[WHAT THIS TASK INVOLVES] Using the records below, quote only the span that opens with the line containing "ring tip: (183, 201)" and closes with the line containing "pinky mcp: (93, 197)", exactly and inclusively.

**** LISTED ENTRIES ****

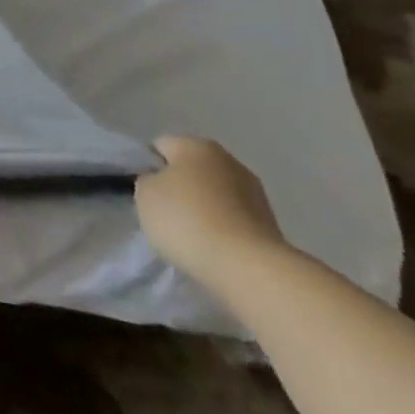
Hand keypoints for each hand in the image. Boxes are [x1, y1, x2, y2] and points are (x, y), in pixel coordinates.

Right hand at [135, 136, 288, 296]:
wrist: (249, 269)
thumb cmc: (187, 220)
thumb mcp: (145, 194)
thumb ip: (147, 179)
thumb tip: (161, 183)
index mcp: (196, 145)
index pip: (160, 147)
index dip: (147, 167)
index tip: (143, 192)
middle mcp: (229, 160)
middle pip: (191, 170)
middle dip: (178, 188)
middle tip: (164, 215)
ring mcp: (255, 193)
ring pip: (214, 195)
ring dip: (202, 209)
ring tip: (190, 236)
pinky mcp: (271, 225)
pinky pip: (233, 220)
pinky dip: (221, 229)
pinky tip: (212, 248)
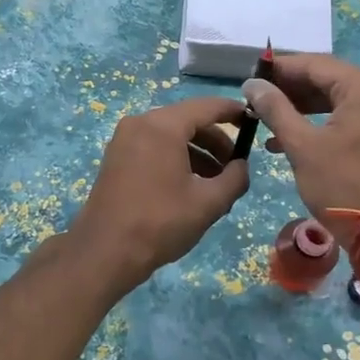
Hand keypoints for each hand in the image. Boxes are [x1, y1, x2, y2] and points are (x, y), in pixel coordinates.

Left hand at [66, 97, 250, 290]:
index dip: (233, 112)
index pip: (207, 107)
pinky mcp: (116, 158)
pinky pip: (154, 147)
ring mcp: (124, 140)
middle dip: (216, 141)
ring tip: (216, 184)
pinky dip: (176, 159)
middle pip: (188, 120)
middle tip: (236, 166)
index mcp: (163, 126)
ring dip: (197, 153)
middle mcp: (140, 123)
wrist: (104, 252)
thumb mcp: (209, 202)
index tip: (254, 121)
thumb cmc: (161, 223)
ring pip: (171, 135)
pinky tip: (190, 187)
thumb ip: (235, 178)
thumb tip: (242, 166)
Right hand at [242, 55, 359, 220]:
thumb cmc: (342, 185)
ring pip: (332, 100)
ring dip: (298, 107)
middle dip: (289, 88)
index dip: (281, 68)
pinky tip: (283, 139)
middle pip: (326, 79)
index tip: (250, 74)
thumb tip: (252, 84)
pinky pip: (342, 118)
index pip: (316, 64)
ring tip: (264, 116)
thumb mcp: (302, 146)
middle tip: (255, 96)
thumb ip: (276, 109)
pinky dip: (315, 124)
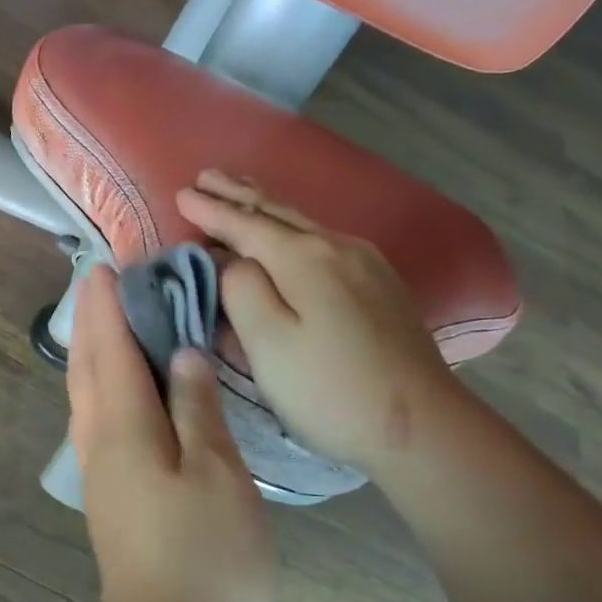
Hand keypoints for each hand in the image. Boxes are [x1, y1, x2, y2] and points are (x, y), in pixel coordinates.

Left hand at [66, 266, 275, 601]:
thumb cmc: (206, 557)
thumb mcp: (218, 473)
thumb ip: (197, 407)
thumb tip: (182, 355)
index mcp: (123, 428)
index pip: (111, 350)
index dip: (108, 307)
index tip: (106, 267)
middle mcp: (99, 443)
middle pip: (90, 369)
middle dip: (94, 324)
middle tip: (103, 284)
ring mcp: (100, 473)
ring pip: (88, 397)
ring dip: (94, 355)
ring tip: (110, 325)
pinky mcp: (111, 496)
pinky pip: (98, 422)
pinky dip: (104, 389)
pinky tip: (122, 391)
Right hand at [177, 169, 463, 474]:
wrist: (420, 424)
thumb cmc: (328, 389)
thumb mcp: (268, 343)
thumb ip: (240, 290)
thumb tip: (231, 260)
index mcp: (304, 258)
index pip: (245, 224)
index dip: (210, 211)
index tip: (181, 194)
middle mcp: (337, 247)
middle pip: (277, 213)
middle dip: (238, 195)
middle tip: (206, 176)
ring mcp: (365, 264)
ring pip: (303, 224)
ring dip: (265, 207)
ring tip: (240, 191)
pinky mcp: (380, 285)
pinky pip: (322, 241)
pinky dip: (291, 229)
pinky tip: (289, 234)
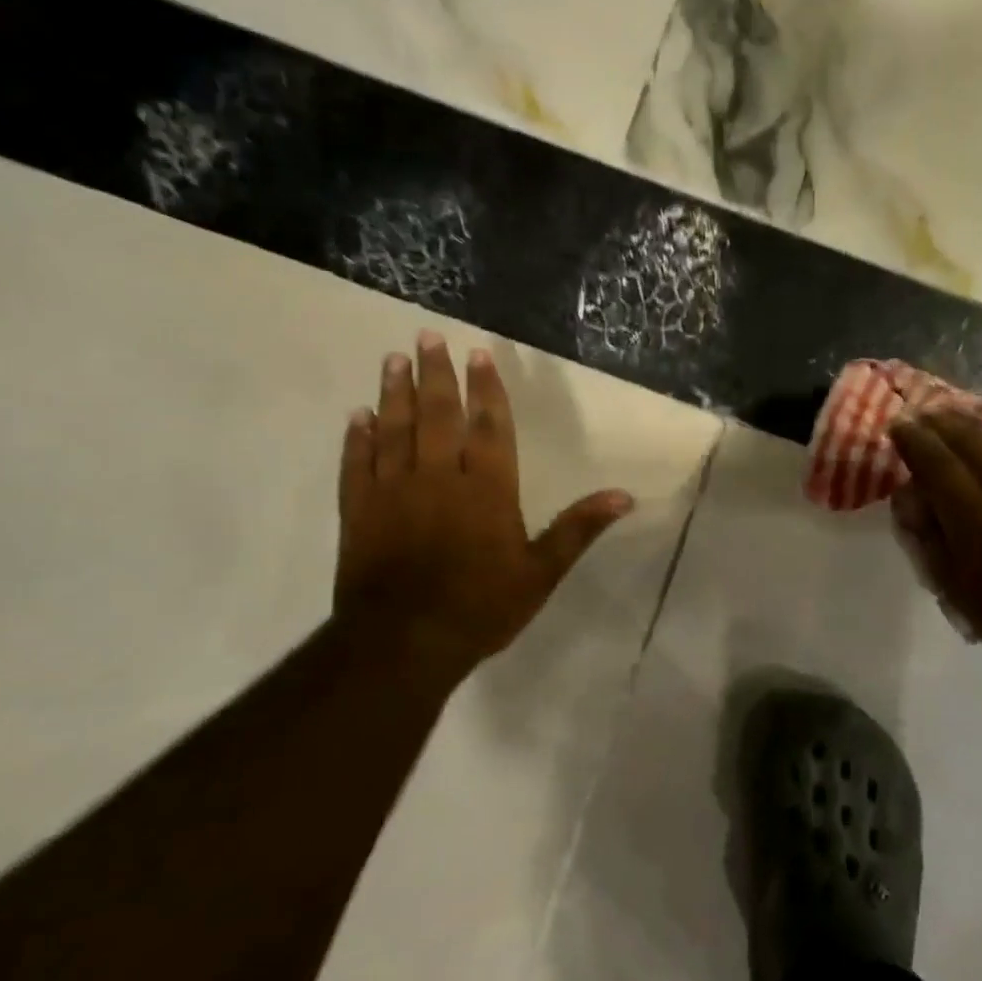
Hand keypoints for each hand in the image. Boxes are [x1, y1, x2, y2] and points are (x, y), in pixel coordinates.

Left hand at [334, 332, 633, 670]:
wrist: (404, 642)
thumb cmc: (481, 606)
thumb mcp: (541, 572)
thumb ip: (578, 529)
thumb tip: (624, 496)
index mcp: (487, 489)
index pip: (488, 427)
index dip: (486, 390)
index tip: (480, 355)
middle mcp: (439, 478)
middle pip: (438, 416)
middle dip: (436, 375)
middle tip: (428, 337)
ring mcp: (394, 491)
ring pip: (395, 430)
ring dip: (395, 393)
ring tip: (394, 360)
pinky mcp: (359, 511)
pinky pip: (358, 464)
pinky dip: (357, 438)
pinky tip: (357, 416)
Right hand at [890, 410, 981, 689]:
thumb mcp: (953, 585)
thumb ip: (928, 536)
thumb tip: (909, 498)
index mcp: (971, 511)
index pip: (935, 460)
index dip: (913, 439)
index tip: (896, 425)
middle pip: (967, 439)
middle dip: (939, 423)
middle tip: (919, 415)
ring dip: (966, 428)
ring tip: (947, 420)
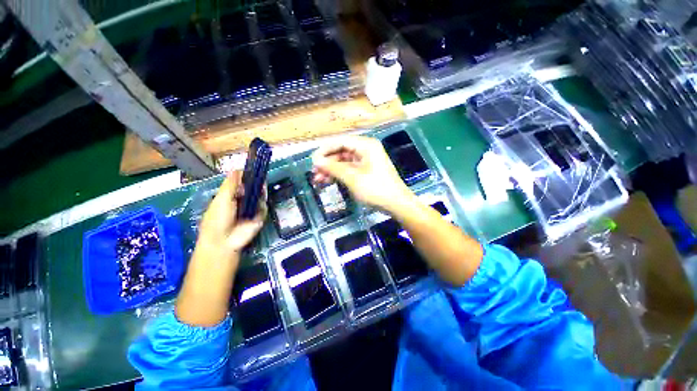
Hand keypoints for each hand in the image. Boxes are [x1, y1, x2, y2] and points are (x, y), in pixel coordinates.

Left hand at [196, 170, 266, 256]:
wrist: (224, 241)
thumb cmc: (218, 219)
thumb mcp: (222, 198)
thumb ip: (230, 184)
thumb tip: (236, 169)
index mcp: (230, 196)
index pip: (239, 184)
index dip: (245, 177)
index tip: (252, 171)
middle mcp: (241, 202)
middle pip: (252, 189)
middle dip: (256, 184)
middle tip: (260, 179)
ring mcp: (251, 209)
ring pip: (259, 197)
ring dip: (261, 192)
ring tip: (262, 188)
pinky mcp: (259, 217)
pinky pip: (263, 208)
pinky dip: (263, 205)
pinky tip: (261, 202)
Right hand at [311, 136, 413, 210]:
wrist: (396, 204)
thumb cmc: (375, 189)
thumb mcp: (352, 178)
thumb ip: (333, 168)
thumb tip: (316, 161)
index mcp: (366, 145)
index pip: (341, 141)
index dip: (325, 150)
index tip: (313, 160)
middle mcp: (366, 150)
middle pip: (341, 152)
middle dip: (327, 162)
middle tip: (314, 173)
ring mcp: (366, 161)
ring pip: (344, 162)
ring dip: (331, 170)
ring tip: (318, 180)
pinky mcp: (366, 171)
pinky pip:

****
**** LISTED ENTRIES ****

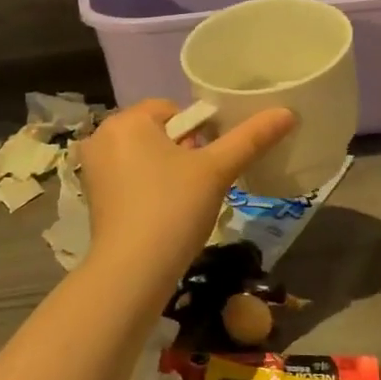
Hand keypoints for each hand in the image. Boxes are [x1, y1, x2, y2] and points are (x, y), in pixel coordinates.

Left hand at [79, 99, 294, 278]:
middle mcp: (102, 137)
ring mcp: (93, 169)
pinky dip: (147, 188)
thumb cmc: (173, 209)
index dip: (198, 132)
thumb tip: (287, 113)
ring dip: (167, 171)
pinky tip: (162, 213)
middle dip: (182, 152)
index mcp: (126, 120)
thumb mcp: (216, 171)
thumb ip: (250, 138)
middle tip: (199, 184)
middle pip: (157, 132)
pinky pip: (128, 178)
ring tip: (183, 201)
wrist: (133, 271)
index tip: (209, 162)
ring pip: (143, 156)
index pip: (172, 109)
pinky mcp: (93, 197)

****

[ANSWER FOR THE TASK]
ring tip: (183, 201)
wrist: (133, 271)
index tip: (209, 162)
ring pip: (143, 156)
index pip: (172, 109)
pinky mcp: (93, 197)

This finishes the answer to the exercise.